## [WORK REQUEST]
Rewrite the items below, changing every "El Capitan" to "Sierra" and leaving everything else untouched.

[[ MATERIAL SUPPLIED, beginning ]]

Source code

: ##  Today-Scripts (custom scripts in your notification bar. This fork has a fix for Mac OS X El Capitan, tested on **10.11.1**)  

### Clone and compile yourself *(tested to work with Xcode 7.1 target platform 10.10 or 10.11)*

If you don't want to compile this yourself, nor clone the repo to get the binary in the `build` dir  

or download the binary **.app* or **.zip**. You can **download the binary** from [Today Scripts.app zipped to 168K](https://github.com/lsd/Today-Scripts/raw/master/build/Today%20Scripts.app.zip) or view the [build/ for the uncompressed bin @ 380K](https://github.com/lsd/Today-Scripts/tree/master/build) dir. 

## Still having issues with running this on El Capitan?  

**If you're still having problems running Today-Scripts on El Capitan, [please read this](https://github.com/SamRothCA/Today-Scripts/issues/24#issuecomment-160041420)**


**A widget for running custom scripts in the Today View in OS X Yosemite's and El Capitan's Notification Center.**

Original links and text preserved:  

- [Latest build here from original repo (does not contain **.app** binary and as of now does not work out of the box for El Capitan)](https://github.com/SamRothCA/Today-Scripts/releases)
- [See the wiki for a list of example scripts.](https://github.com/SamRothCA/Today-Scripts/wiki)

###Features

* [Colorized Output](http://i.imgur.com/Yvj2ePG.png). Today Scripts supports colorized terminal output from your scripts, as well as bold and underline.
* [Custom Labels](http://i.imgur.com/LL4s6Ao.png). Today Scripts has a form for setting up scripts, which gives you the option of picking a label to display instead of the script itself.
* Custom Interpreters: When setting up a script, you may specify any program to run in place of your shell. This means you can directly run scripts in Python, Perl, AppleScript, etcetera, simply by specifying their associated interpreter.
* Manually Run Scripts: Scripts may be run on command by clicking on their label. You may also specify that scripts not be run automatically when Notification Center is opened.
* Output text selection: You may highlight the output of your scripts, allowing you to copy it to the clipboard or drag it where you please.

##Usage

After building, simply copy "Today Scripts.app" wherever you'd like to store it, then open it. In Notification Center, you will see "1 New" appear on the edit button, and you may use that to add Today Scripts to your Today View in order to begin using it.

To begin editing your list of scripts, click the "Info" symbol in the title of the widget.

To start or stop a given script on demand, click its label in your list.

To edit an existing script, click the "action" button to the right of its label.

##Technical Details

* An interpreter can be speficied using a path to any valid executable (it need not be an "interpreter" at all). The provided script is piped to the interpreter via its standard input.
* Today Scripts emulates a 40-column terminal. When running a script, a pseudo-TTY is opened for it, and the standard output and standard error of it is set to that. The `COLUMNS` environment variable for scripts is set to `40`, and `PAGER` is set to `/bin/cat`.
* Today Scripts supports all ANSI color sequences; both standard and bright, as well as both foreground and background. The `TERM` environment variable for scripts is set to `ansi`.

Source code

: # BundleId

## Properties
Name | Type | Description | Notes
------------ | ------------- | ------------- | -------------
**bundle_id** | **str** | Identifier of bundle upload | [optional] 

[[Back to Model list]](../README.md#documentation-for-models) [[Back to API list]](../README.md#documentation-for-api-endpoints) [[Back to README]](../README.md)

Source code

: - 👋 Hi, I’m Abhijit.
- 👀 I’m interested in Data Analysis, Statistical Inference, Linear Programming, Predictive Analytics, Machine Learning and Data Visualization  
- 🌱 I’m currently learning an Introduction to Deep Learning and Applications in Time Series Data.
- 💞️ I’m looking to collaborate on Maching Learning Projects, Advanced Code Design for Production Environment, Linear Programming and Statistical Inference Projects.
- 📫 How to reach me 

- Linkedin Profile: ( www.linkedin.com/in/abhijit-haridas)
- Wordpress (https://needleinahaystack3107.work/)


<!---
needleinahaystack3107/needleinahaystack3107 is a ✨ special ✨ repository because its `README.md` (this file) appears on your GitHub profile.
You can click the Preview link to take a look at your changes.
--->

[[ MATERIAL SUPPLIED, end ]]

## [EXERCISE ANSWER]
Source code

: ##  Today-Scripts (custom scripts in your notification bar. This fork has a fix for Mac OS X Sierra, tested on **10.11.1**)  

### Clone and compile yourself *(tested to work with Xcode 7.1 target platform 10.10 or 10.11)*

If you don't want to compile this yourself, nor clone the repo to get the binary in the `build` dir  

or download the binary **.app* or **.zip**. You can **download the binary** from [Today Scripts.app zipped to 168K](https://github.com/lsd/Today-Scripts/raw/master/build/Today%20Scripts.app.zip) or view the [build/ for the uncompressed bin @ 380K](https://github.com/lsd/Today-Scripts/tree/master/build) dir. 

## Still having issues with running this on Sierra?  

**If you're still having problems running Today-Scripts on Sierra, [please read this](https://github.com/SamRothCA/Today-Scripts/issues/24#issuecomment-160041420)**


**A widget for running custom scripts in the Today View in OS X Yosemite's and Sierra's Notification Center.**

Original links and text preserved:  

- [Latest build here from original repo (does not contain **.app** binary and as of now does not work out of the box for Sierra)](https://github.com/SamRothCA/Today-Scripts/releases)
- [See the wiki for a list of example scripts.](https://github.com/SamRothCA/Today-Scripts/wiki)

###Features

* [Colorized Output](http://i.imgur.com/Yvj2ePG.png). Today Scripts supports colorized terminal output from your scripts, as well as bold and underline.
* [Custom Labels](http://i.imgur.com/LL4s6Ao.png). Today Scripts has a form for setting up scripts, which gives you the option of picking a label to display instead of the script itself.
* Custom Interpreters: When setting up a script, you may specify any program to run in place of your shell. This means you can directly run scripts in Python, Perl, AppleScript, etcetera, simply by specifying their associated interpreter.
* Manually Run Scripts: Scripts may be run on command by clicking on their label. You may also specify that scripts not be run automatically when Notification Center is opened.
* Output text selection: You may highlight the output of your scripts, allowing you to copy it to the clipboard or drag it where you please.

##Usage

After building, simply copy "Today Scripts.app" wherever you'd like to store it, then open it. In Notification Center, you will see "1 New" appear on the edit button, and you may use that to add Today Scripts to your Today View in order to begin using it.

To begin editing your list of scripts, click the "Info" symbol in the title of the widget.

To start or stop a given script on demand, click its label in your list.

To edit an existing script, click the "action" button to the right of its label.

##Technical Details

* An interpreter can be speficied using a path to any valid executable (it need not be an "interpreter" at all). The provided script is piped to the interpreter via its standard input.
* Today Scripts emulates a 40-column terminal. When running a script, a pseudo-TTY is opened for it, and the standard output and standard error of it is set to that. The `COLUMNS` environment variable for scripts is set to `40`, and `PAGER` is set to `/bin/cat`.
* Today Scripts supports all ANSI color sequences; both standard and bright, as well as both foreground and background. The `TERM` environment variable for scripts is set to `ansi`.

Source code

: # BundleId

## Properties
Name | Type | Description | Notes
------------ | ------------- | ------------- | -------------
**bundle_id** | **str** | Identifier of bundle upload | [optional] 

[[Back to Model list]](../README.md#documentation-for-models) [[Back to API list]](../README.md#documentation-for-api-endpoints) [[Back to README]](../README.md)

Source code

: - 👋 Hi, I’m Abhijit.
- 👀 I’m interested in Data Analysis, Statistical Inference, Linear Programming, Predictive Analytics, Machine Learning and Data Visualization  
- 🌱 I’m currently learning an Introduction to Deep Learning and Applications in Time Series Data.
- 💞️ I’m looking to collaborate on Maching Learning Projects, Advanced Code Design for Production Environment, Linear Programming and Statistical Inference Projects.
- 📫 How to reach me 

- Linkedin Profile: ( www.linkedin.com/in/abhijit-haridas)
- Wordpress (https://needleinahaystack3107.work/)


<!---
needleinahaystack3107/needleinahaystack3107 is a ✨ special ✨ repository because its `README.md` (this file) appears on your GitHub profile.
You can click the Preview link to take a look at your changes.
--->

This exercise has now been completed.